Il problema grosso però sorgerebbe se, invece di affrontare la legge con la logica ragionieristica di cui sopra, la Commissione dovesse criticare l’impianto della manovra, basato su misure una tantum invece che su provvedimenti strategici e strutturali. Allora sì che tutto tornerebbe in alto mare, ma Renzi e il ministro dell’Economia Pier Carlo Padoan, probabilmente a ragione, sono certi che alla fine, più o meno obtorto collo, i calcoli politici prevarranno su quelli finanziari e la Commissione concederà il visto.

Gli ostacoli però non stanno solo a Bruxelles. Mezzo Pd, non solo la minoranza, è in rivolta di fronte all’estensione del condono, pardon della voluntary disclosure che suona meglio, al contante. «Qualsiasi lavaggio di lavoro nero è un condono. Se fanno la legge come annunciato il Parlamento la cambia», assicura tassativo il presidente della commissione Bilancio della Camera Francesco Boccia.

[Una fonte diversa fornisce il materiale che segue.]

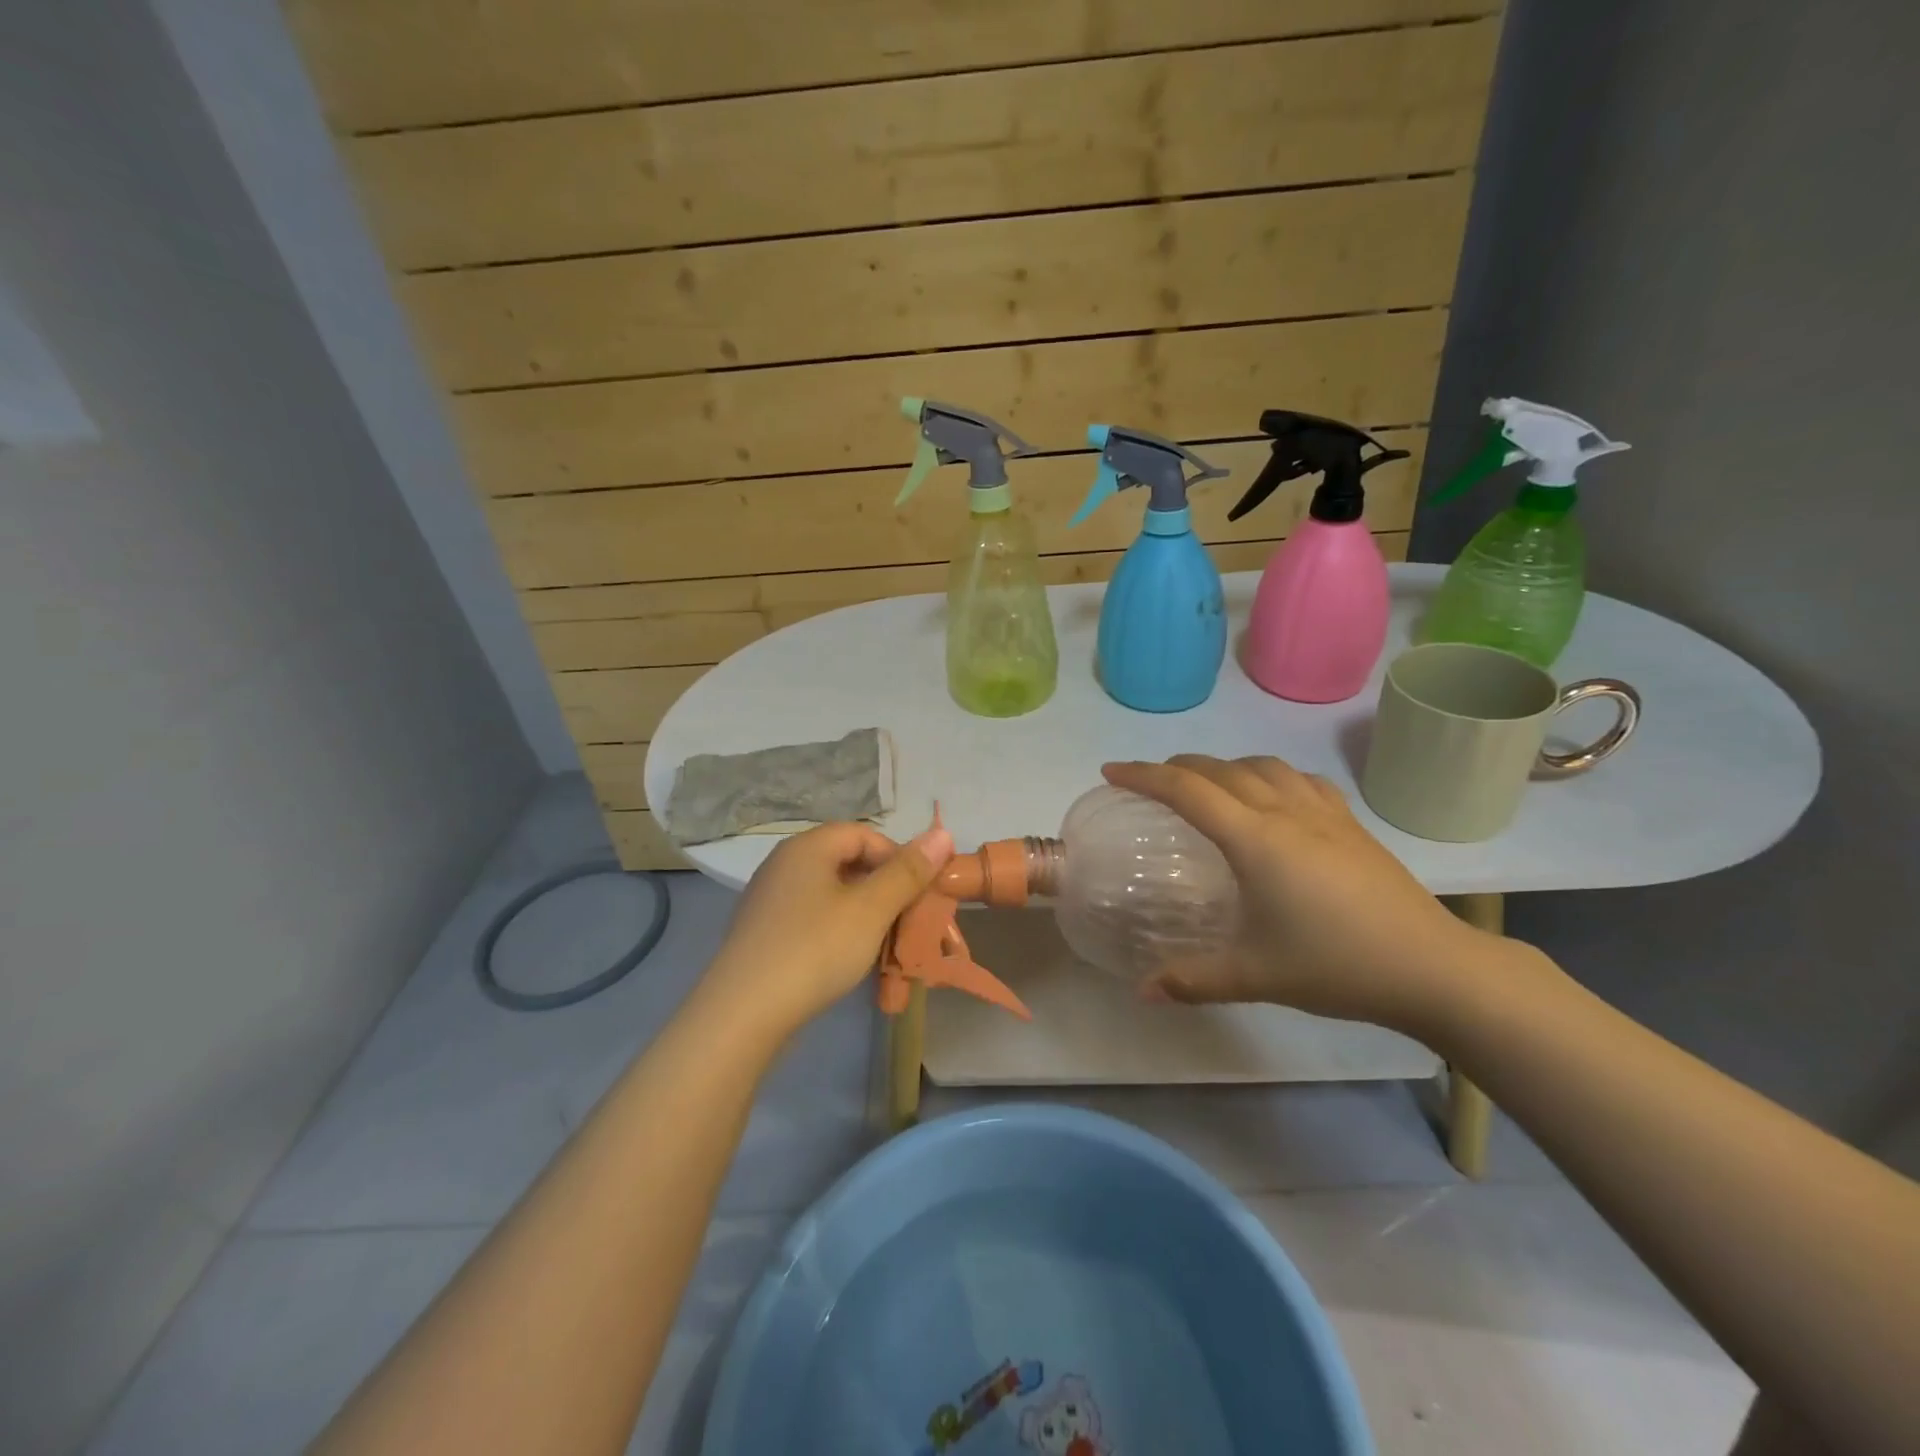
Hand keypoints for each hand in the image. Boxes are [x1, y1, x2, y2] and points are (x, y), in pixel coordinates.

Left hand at [700, 821, 954, 1039]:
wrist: (741, 1016)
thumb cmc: (814, 950)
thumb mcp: (871, 910)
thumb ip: (908, 871)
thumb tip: (942, 833)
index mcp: (807, 847)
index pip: (865, 834)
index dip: (899, 857)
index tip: (919, 893)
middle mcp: (785, 864)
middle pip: (848, 862)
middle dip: (886, 890)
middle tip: (910, 923)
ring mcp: (771, 900)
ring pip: (833, 895)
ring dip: (866, 916)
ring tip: (887, 947)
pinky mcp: (765, 933)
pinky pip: (814, 919)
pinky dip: (840, 933)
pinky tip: (852, 962)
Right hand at [1102, 755, 1499, 1033]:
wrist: (1433, 967)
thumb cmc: (1336, 965)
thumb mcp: (1255, 975)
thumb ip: (1193, 980)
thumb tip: (1142, 992)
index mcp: (1255, 839)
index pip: (1186, 791)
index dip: (1143, 776)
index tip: (1112, 772)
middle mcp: (1284, 812)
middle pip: (1220, 770)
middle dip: (1177, 767)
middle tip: (1149, 782)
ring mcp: (1323, 813)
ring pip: (1263, 765)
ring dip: (1225, 765)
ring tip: (1207, 785)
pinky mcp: (1351, 824)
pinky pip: (1300, 779)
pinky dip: (1270, 775)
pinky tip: (1273, 796)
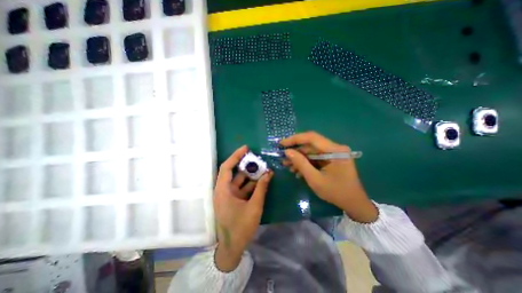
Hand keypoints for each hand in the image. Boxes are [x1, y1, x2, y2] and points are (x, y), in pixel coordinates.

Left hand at [212, 145, 272, 270]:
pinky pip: (242, 188)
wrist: (232, 248)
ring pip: (239, 180)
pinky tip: (261, 180)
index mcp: (222, 191)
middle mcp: (223, 190)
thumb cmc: (241, 227)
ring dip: (250, 175)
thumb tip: (269, 173)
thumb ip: (261, 188)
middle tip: (257, 158)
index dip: (235, 156)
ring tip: (263, 168)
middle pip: (233, 172)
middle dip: (245, 165)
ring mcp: (228, 195)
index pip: (226, 167)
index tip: (246, 148)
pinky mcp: (233, 200)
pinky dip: (251, 184)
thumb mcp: (254, 206)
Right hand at [279, 132, 377, 222]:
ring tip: (288, 166)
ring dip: (299, 158)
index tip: (281, 144)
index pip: (311, 138)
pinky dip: (305, 163)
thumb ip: (301, 163)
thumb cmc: (336, 192)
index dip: (294, 139)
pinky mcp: (331, 159)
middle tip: (283, 158)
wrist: (354, 204)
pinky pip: (315, 158)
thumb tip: (287, 152)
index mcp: (335, 150)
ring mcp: (333, 153)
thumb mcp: (315, 179)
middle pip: (310, 145)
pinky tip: (297, 170)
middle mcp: (335, 148)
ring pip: (311, 151)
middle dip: (296, 151)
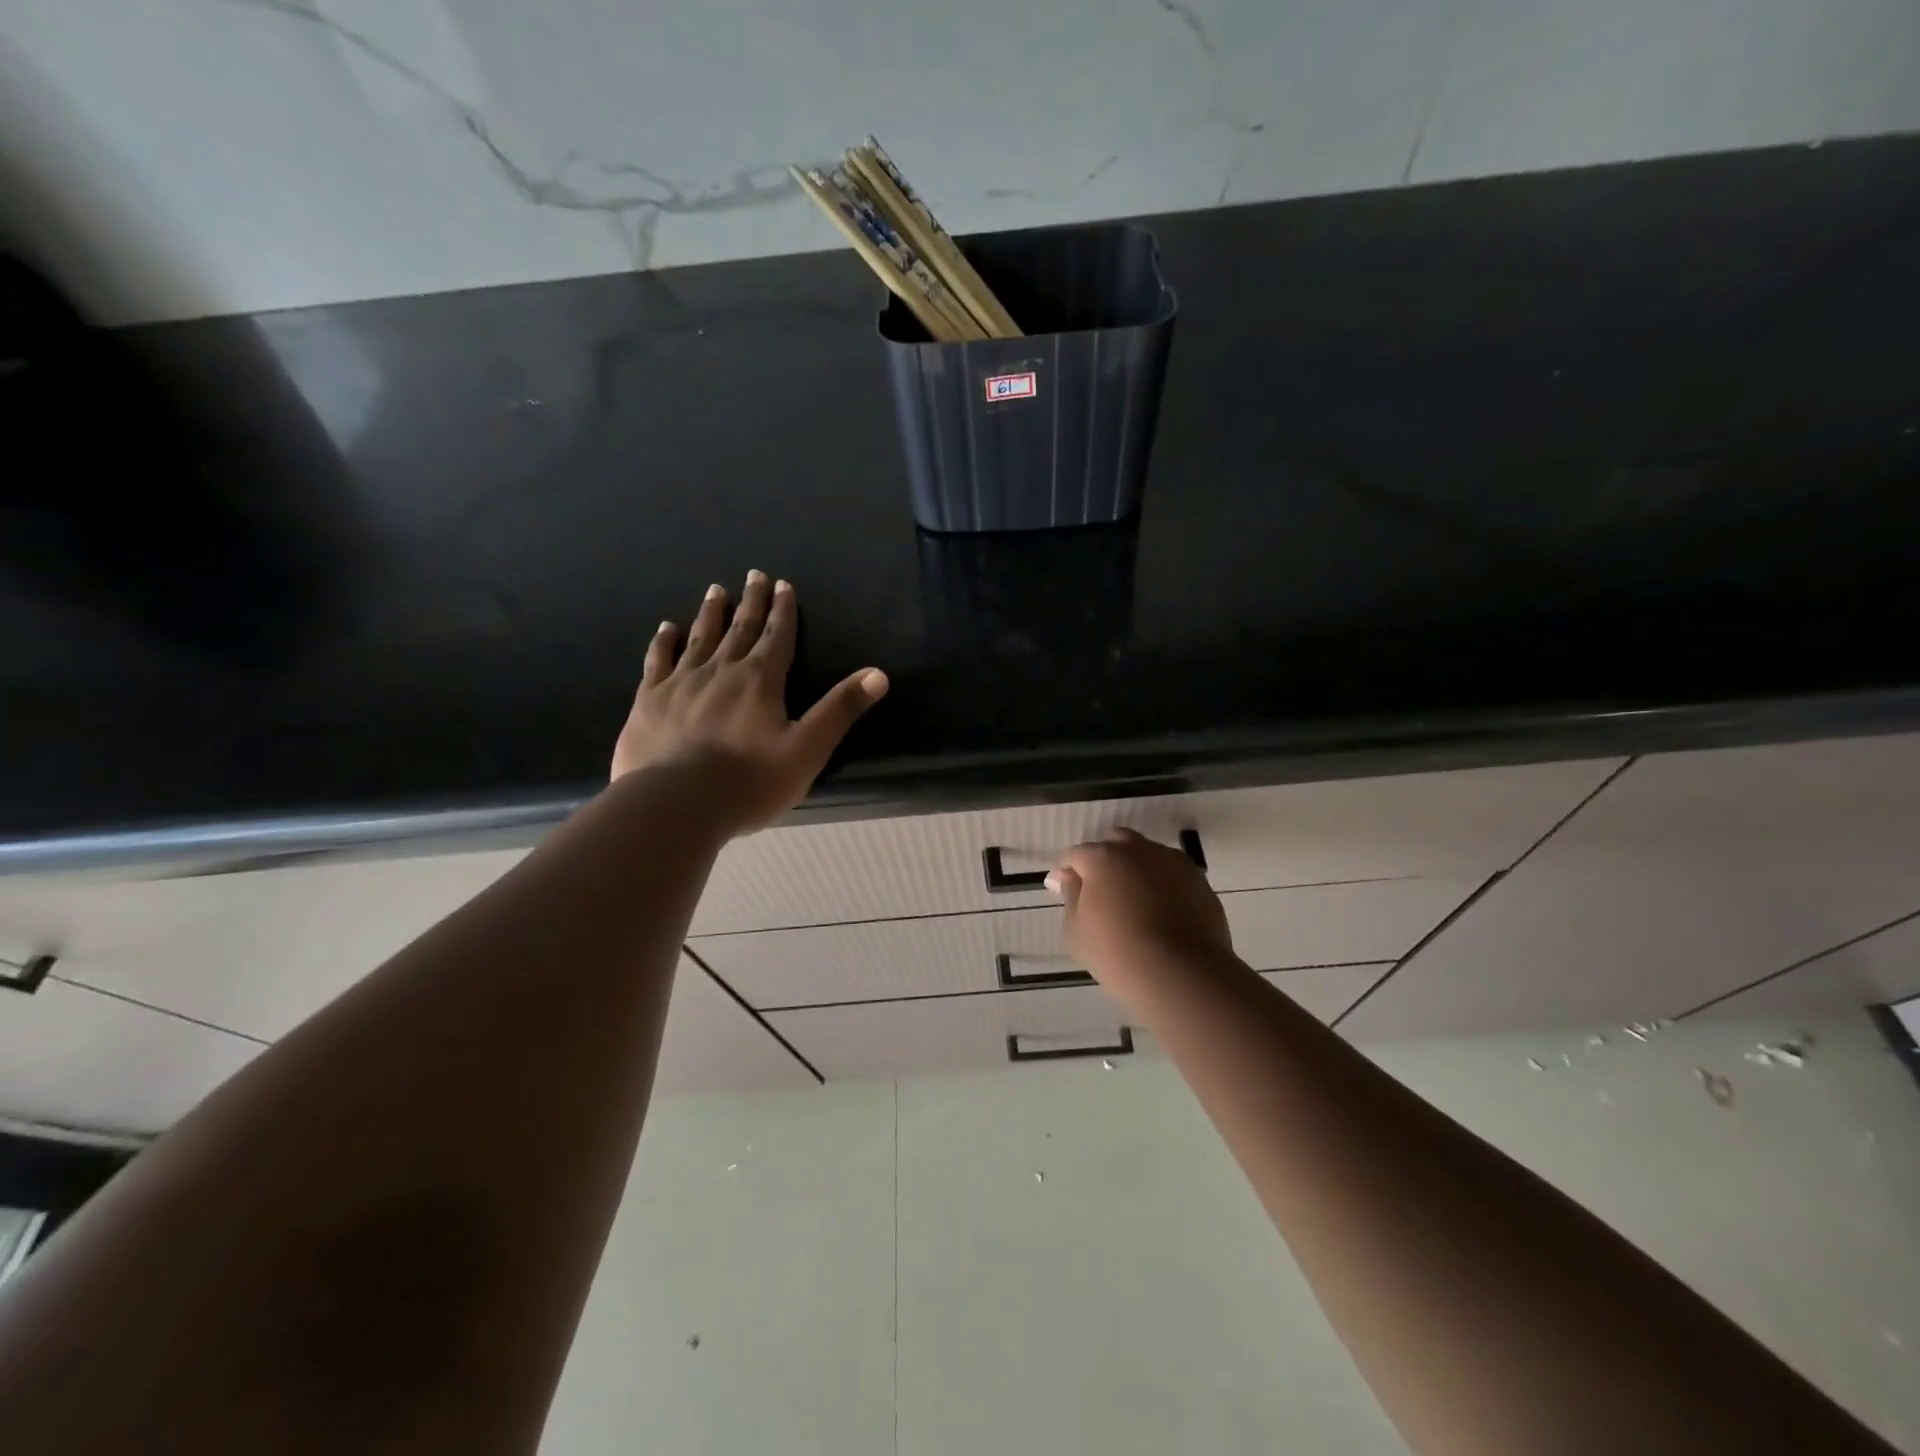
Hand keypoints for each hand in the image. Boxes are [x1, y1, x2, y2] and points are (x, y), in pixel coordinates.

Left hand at [611, 572, 888, 833]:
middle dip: (751, 602)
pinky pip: (658, 661)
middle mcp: (721, 671)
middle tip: (753, 575)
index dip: (784, 611)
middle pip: (740, 629)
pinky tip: (666, 629)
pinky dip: (664, 642)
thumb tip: (879, 674)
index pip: (777, 637)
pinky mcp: (650, 700)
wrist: (676, 805)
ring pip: (700, 638)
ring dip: (711, 613)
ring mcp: (681, 683)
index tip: (783, 584)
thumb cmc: (749, 782)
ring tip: (715, 590)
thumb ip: (840, 709)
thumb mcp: (808, 749)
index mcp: (760, 681)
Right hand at [1049, 829, 1233, 988]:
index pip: (1076, 854)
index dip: (1068, 871)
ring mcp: (1172, 862)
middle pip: (1115, 843)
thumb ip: (1070, 897)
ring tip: (1136, 902)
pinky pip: (1172, 873)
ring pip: (1147, 855)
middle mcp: (1137, 850)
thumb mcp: (1076, 931)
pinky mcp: (1198, 880)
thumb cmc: (1117, 954)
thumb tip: (1066, 877)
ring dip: (1136, 869)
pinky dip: (1163, 884)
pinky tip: (1162, 911)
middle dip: (1105, 860)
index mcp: (1102, 858)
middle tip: (1102, 892)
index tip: (1065, 891)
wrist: (1182, 974)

Renzi affronta la doppia prova forte del sostegno totale del presidente uscente degli Stati uniti, incassato con immenso fragore mediatico a Washington. Un po’ perché si sente più forte, molto per conquistare l’elettorato di destra sa di dover alzare la voce con l’Europa, si prepara ad affrontare il doppio ostacolo a muso duro. «La legge – tuona infatti dagli Usa il presidente del consiglio – rispetta totalmente le regole europee. Quanto alla procedura d’infrazione, l’aspettiamo. Ma è quella che la Ue deve fare per i Paesi che non hanno accolto i migranti».
Gli stessi toni Matteo Renzi userà nel corso del Consiglio europeo di oggi e domani, con all’ordine del giorno proprio l’emergenza immigrazione. Parlerà di profughi e non mancherà di protestare per il pessimo trattamento riservato all’Italia. Ma si rivolgerà soprattutto a chi deve decidere se promuovere o no la sua legge di bilancio.